You think the police are going to take action against an autistic 14 year old for biting his aunt, because he didn't want to put his screen away at bedtime?

They're really really not.

IGrewUpInTheFallOut · 30/11/2025 20:14

IPM · 30/11/2025 20:12

But if the OP's sister stops a bit of screen time, the OP will go to the family Christmas.

So it's got nothing to do with not wanting to be harmed, unless she truly believes it's going to stop his behaviour completely?

If she took those actions I’d feel as though she takes the behaviour seriously and would be willing to step in if he attacked me at Christmas.

OP posts:
FlyingApple · 30/11/2025 20:14

IPM · 30/11/2025 20:12

But if the OP's sister stops a bit of screen time, the OP will go to the family Christmas.

So it's got nothing to do with not wanting to be harmed, unless she truly believes it's going to stop his behaviour completely?

I think the OP's problem is that without consequence then what's to stop it happening again?
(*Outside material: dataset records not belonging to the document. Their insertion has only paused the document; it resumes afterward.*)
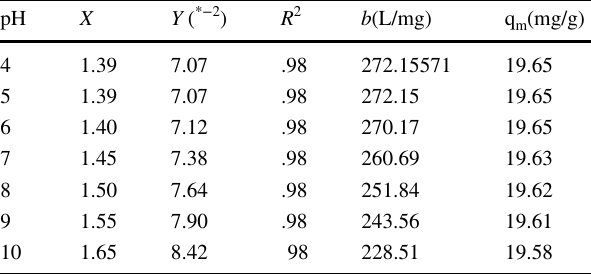
Table 7 Langmuir parameters for mercury adsorbed by granular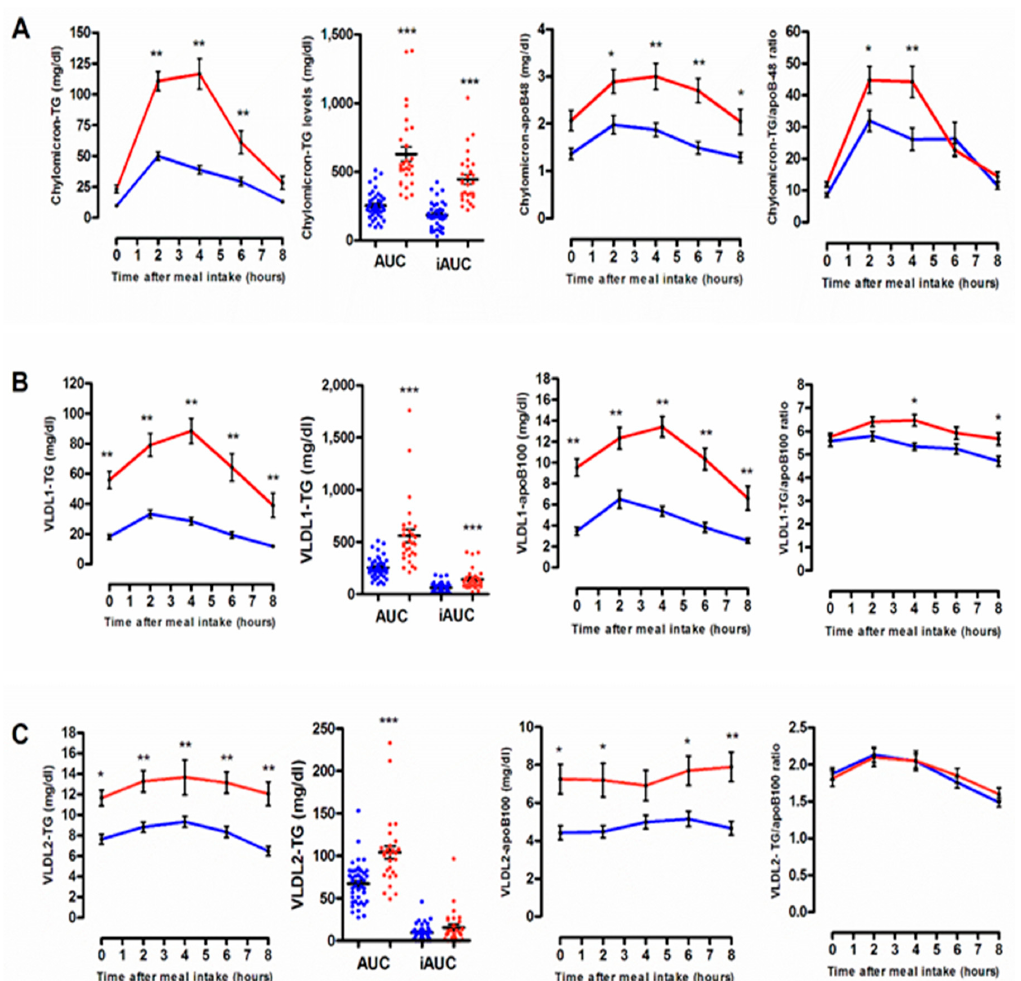
Figure 2. Postprandial time course of triglyceride-rich lipoprotein subfractions, chylomicrons ( A ), large very-low-density lipoprotein-1 (VLDL1) ( B ) and small VLDL2 ( C ) isolated from subjects from G Low (blue curve) and G High (red curve). In all sections are represented plasma levels of TRL-TG, area under the curve (AUC) and incremental AUC (iAUC) in subjects from G Low (blue dots) and G High (red dots), plasma levels of triglyceride-rich lipoprotein (TRL)-apoB and TRL-TG / apoB ratio. Values are mean ± SEM. *** p < 0.0001, ** p < 0.001 and * p < 0.05 versus G Low.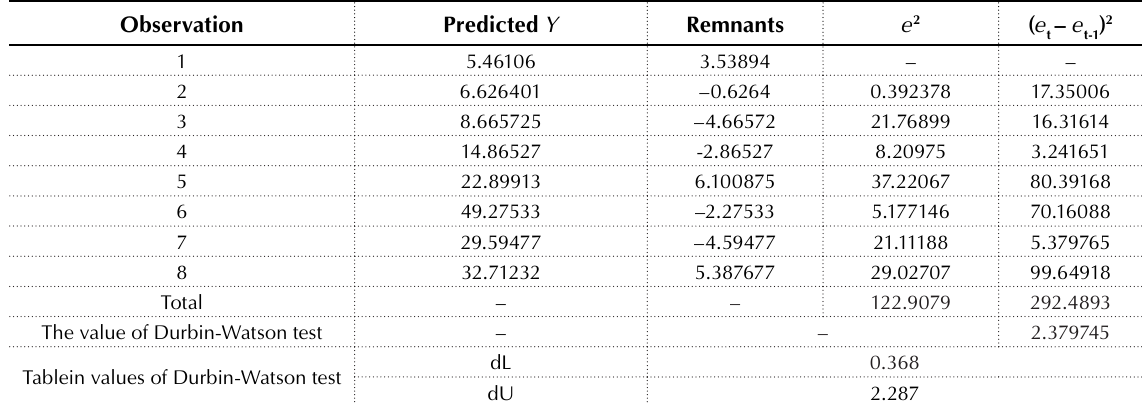
Tablein values of Durbin-Watson test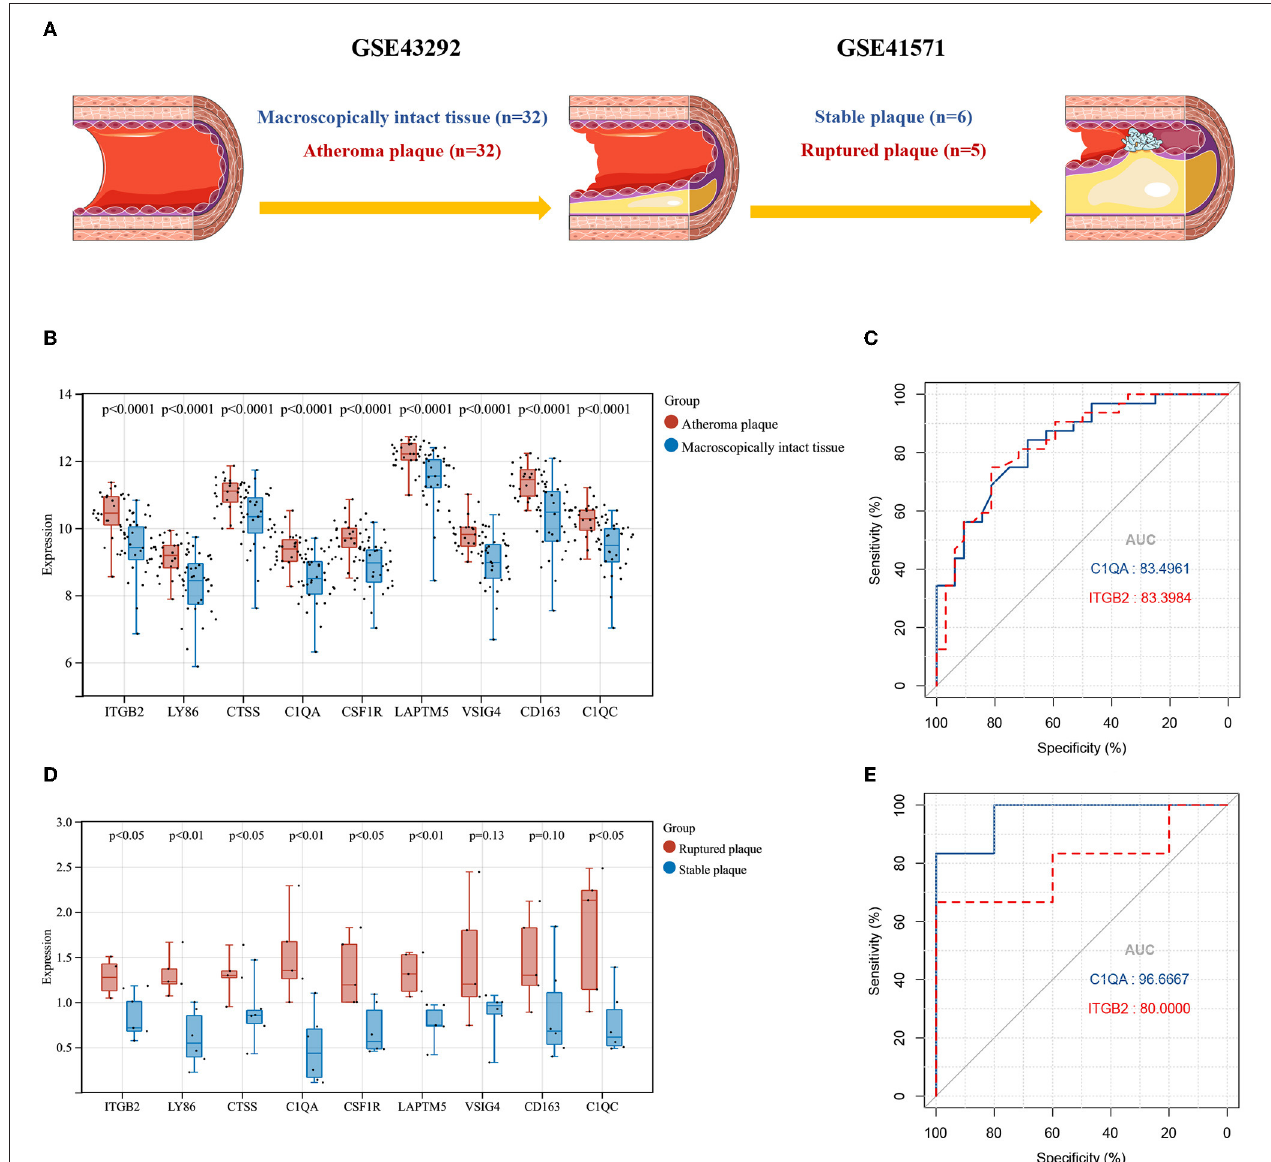
FIGURE 6 | (A) The detailed information and the pathophysiological relations of validation datasets GSE43292 and GSE41571. (B) The expression levels of the cluster genes in GSE43292and analyzed by student’s t -test. (C) ROC curves for C1QA and ITGB2 in GSE43292. (D) The expression levels of the cluster genes in GSE41571 and analyzed by student’s t test. (E) ROC curves for C1QA and ITGB2 in GSE41571. AUC, area under the curve; ROC, receiver operating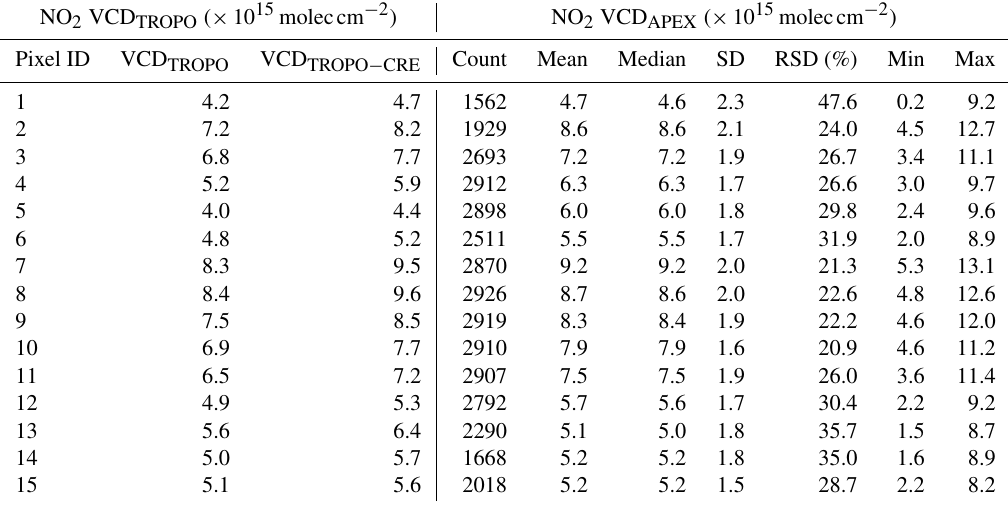
Table A3. Tropospheric NO 2 VCD statistics for coincident TROPOMI and APEX pixels for Flight no. 3, orbit 08840.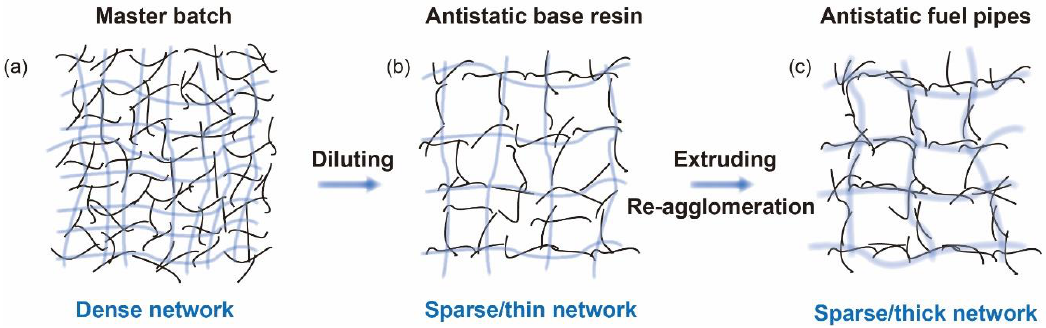
Figure 7. The mechanism of antistatic properties for PA1012 fuel pipes. The image depicted the conductive network of ( a ) master batch, ( b ) antistatic base resin and ( c ) antistatic fuel pipes. (Here the black lines represented the MWCNTs, and the gray blue lines represented the conductive network.).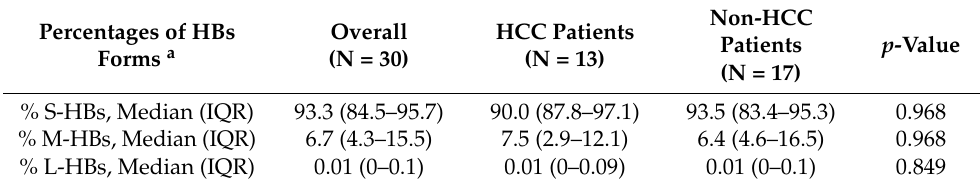
Table 3. Ratios of the different HBs isoforms at T0 in overall population and stratified according to HCC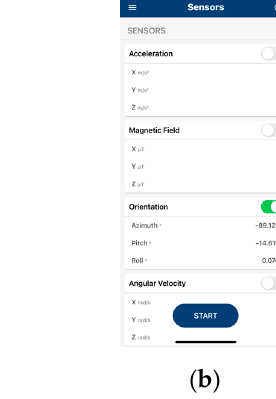
( b ) Figure 3. ( a ) Image capture angle; ( b ) determination of image acquisition position. Using the point-by-point sampling approach, however, a small sample distance re- sults in redundant picture information and a greater database size, which increases the retrieval complexity and time consumption. Excessive sampling spacing will lead to the lack of image information and coordinate information for some scenes in the visual map, limiting the accuracy of image retrieval or even making it impossible, resulting in the in- ability to achieve positioning in the online stage. As a result, and based on epipolar geom- etry, this paper proposes a visual map construction method that uses feature point match- ing, so as to determine the optimal sampling interval within the constraints and effectively control the scale of the database. As shown in Figure 4, the relative positional relationship between the query camera and the database camera can be estimated according to the epipolar geometry.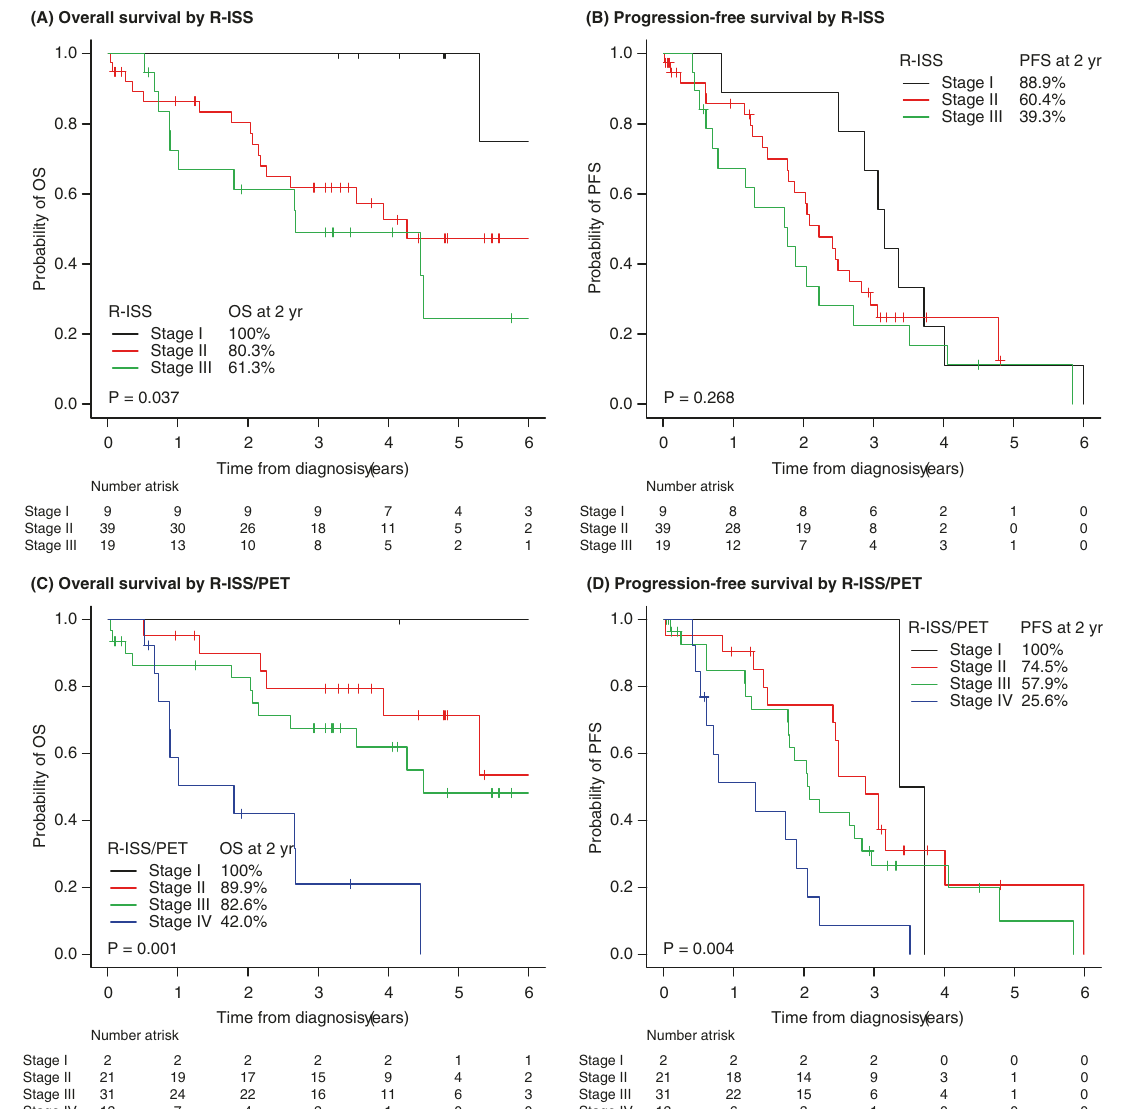
Fig. 4 Comparison of the R-ISS and the R-ISS/PET survival curves in the external validation cohort. A , B Overall survival (OS) rates and progression-free survival (PFS) rates by the R-ISS. C , D OS and PFS rates by the R-ISS/PET in the external validation cohort. Abbreviation: R-ISS Revised International Staging System, R-ISS/PET Revised International Staging System/positron emission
And if everyone is relatively ok with it, then OP can just be collateral.

In my opinion, I think going at Christmas would be fine as others are there but I can see why the OP is uneasy.

godmum56 · 30/11/2025 20:14

Arghhhhggggggggggg · 30/11/2025 20:12

I get it, I'd be really hurt if my family were reacting like this if I'd been physically assaulted. She probably isn't thinking about how you feel in all of this tbh, she will just be focused on her son won't she ( I'm not saying that's okay )

It's probably easier for her to place the blame on your reaction than to be honest with herself and say she's got a problem parenting him.

Your not wrong OP but I don't think there's anything you can do at this point. Do you have a partner who can support you right now?

I also don't think he was out of control last night tbh, with how tall you say he is and how much training he has, he could of hurt you even worse last night, the fact he didn't shows that he had some self control in the whole situation

yup and that says to me deliberate choice not meltdown or dysregulation.

nomas · 30/11/2025 20:14

Gwenhwyfar · 30/11/2025 20:12

There's a lot of victim blaming on this thread.

Truly depressing. If it was a man being attacked, there would be different responses.

Eviebeans · 30/11/2025 20:15

IGrewUpInTheFallOut · 30/11/2025 20:10

I think I’d rather do it at this point. My partner has extended an invitation to his family Christmas though and to be honest I’m considering it

What does your partner have to say about this situation? Does he spend time around your family? Why is he not going there for Christmas with you?

I’m looking at your name and wondering if there’s more to past family situations.

WhamBamThankU · 30/11/2025 20:15

Gwenhwyfar · 30/11/2025 20:11

Then the mother should have said so!!!

I agree with you! I said the mum should’ve been specific with times if it’s what may have contributed!

PumpkinTwistyWindToots · 30/11/2025 20:15

nomas · 30/11/2025 20:11

Why are you attacking, OP? She’s not the one who has attacked anyone or accepted anyone being attacked.

Because I think she's being ridiculous. It's a nasty thing that happened but the answer is don't look after him again and don't try to parent or discipline him. Not to avoid him and the rest of her family because he didn't say sorry hard enough.